Berkower on the Atonement

Berkower on the Atonement February 16, 2007

I just got my hands on a copy of Logos Bible Software’s electronic edition of Berkower’s Works. Regular readers will not be surprised that I went straight to the book on the atonement. If this couple of paragraphs from the introduction are anything to go by, I’m in for a treat as I dip into this from time-to-time during my studies of the Scriptures:

“It is not difficult to point out this one-sidedness in various expositions, which always results in impoverishment of the Christ conception. For example: frequently the attempt has been made to bring the work of Christ under one theme, e.g., that he is our example. It cannot be denied that Scripture does mention this, even in connection with a very concrete and central act of Christ, namely, the washing of the disciples’ feet: “For I have given you an example” (John 13:15; cf. 1 Peter 2:21). But others, opposing this isolation of certain aspects of Christ’s work, have mistakenly neglected his exemplary function, as if his cause could be served by combating one-sidedness with neglect! Again, some have placed their whole emphasis on Christ’s obedience. Christ’s obedience certainly is essential in the actuality of his work, for the Church confesses his active and passive obedience. But frequently this obedience has been emphasized while Christ’s deity was attacked, and thus his obedience became a kind of conscientiousness belonging to the man, Jesus of Nazareth, making him more and more an object of God’s favor. The portrait thus created was nothing but the distorted Christ-idea of liberal Christology.
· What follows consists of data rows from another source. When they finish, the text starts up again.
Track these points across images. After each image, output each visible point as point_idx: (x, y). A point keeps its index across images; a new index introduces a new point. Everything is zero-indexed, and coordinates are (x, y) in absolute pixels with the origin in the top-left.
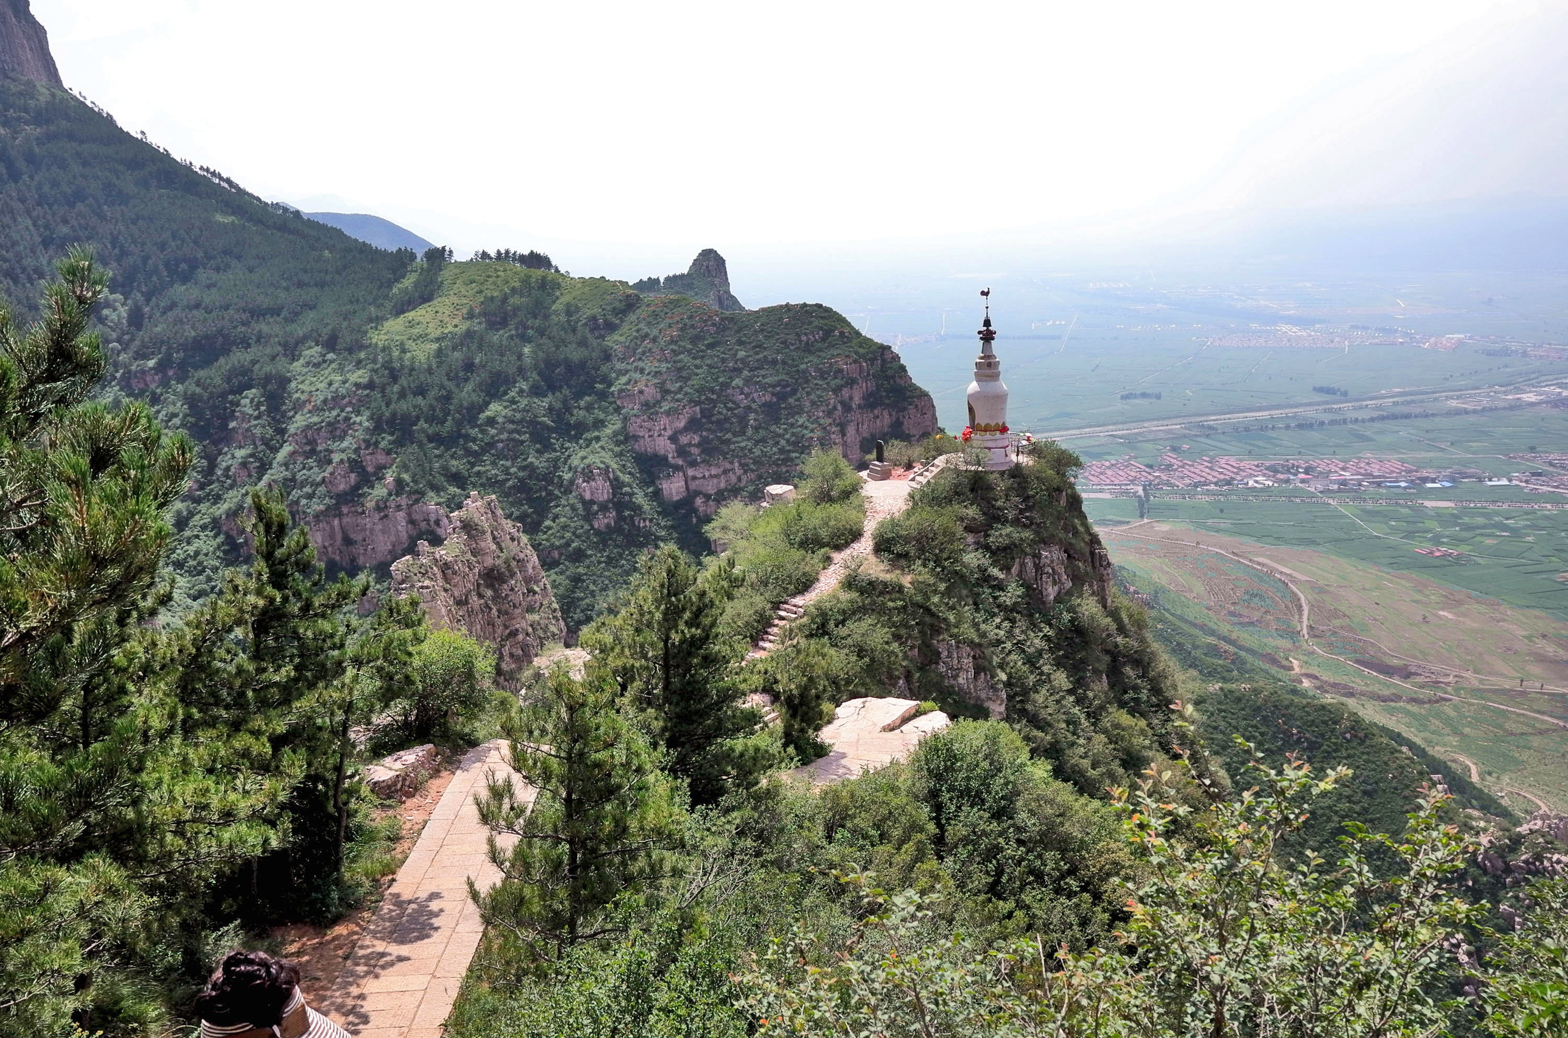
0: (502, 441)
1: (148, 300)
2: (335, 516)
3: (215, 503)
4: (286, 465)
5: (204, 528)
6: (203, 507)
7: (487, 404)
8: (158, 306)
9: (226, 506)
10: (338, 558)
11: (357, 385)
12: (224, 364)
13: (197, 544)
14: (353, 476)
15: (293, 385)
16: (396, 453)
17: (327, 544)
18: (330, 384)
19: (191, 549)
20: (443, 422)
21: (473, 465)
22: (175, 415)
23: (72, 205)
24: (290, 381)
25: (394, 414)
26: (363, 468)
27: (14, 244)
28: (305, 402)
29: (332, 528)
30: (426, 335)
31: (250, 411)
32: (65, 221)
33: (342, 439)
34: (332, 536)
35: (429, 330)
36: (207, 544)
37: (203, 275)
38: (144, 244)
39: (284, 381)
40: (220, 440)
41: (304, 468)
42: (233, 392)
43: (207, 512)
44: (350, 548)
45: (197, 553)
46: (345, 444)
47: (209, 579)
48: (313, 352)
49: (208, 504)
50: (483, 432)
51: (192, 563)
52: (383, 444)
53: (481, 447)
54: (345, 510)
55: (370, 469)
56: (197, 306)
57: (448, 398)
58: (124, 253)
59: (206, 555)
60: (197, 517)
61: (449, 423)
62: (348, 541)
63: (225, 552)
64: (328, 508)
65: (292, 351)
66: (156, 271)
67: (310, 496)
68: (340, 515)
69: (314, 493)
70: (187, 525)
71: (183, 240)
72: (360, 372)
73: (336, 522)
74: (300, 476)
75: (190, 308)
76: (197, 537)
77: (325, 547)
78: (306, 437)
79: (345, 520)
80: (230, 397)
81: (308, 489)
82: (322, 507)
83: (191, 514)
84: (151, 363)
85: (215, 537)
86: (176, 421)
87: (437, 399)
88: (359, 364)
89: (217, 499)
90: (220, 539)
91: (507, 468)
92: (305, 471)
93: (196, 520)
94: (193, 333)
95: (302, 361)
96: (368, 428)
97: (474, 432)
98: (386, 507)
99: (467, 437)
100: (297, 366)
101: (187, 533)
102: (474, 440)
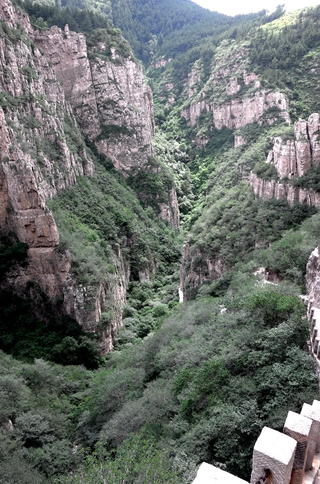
0: (315, 68)
1: (165, 37)
2: (228, 105)
3: (179, 106)
4: (210, 85)
5: (174, 115)
6: (175, 108)
7: (308, 51)
8: (168, 38)
9: (183, 105)
10: (227, 125)
11: (245, 46)
12: (189, 52)
13: (171, 121)
14: (239, 86)
15: (215, 55)
16: (261, 73)
17: (223, 118)
18: (232, 49)
19: (169, 123)
20: (285, 60)
21: (298, 79)
22: (169, 72)
23: (144, 4)
24: (215, 54)
25: (261, 56)
26: (244, 83)
27: (123, 17)
28: (220, 60)
29: (226, 111)
30: (278, 27)
31: (197, 67)
32: (141, 10)
33: (235, 72)
34: (226, 115)
35: (279, 26)
36: (174, 121)
37: (185, 26)
38: (166, 17)
39: (212, 54)
40: (185, 82)
41: (217, 86)
42: (191, 62)
43: (176, 109)
44: (233, 120)
45: (171, 124)
46: (237, 72)
47: (174, 134)
48: (225, 41)
49: (177, 106)
50: (304, 63)
51: (168, 127)
52: (255, 70)
53: (303, 71)
54: (233, 102)
55: (247, 83)
56: (182, 35)
57: (288, 49)
58: (159, 20)
59: (174, 125)
60: (173, 111)
61: (288, 59)
62: (233, 117)
63: (181, 124)
64: (226, 101)
65: (216, 44)
66: (169, 26)
67: (218, 97)
68: (231, 105)
69: (220, 95)
70: (168, 114)
71: (180, 15)
72: (247, 42)
73: (229, 107)
74: (215, 89)
75: (179, 36)
76: (172, 118)
77: (222, 120)
78: (219, 72)
79: (232, 107)
80: (190, 64)
81: (218, 94)
82: (223, 101)
83: (171, 110)
84: (163, 57)
85: (178, 118)
86: (169, 75)
87: (284, 49)
88: (246, 39)
89: (181, 104)
90: (179, 119)
91: (316, 81)
92: (217, 87)
93: (172, 112)
94: (179, 43)
95: (220, 46)
96: (249, 64)
97: (301, 64)
98: (254, 95)
99: (297, 66)
100: (218, 48)
101: (168, 117)
102: (300, 68)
And, finally, we mention the one-sided ideas concerning the love of Christ. Indeed, Scripture is overflowing with this love, and Paul prays that the Church may fully comprehend it, but frequently this love was so over-emphasized that it violated God’s righteousness and so could no longer be a correct description of the work of Christ. The entire representation became so distorted that finally God’s wrath was pushed entirely into the background; it was said that God’s wrath is only a misconception on our part, from which Jesus Christ came to deliver us by his message that this love was God.”

G. C. Berkouwer, The Work of Christ (Grand Rapids: W. B. Eerdmans Pub. Co., 1965), 12.